- _Exercise directions_
Rewrite the items from the line with "pose: elev=71.1 azim=168.6" to the line with "Dot at: (325, 231)", changing "pose" to "view" and keeping everything else the same.

- _Record excerpts_
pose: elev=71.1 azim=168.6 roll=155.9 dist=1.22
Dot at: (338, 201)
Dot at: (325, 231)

---

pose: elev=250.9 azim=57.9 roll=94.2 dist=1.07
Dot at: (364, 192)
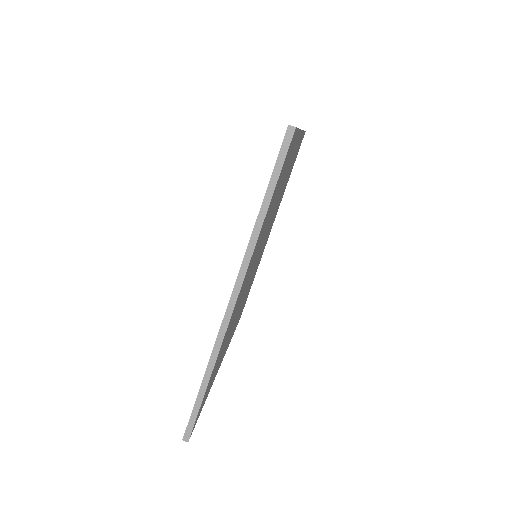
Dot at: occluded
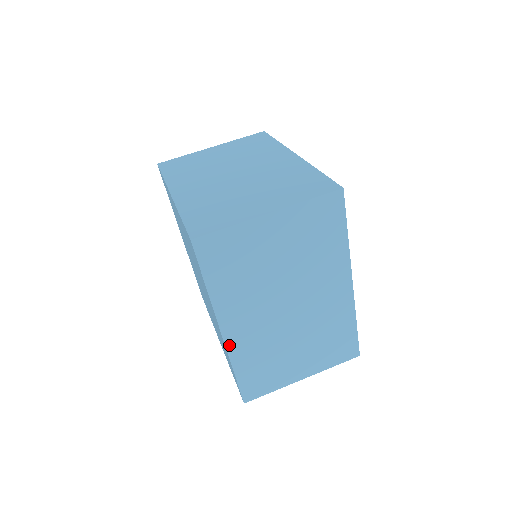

- _Expected answer_
view: elev=71.1 azim=168.6 roll=155.9 dist=1.22
Dot at: (338, 201)
Dot at: (325, 231)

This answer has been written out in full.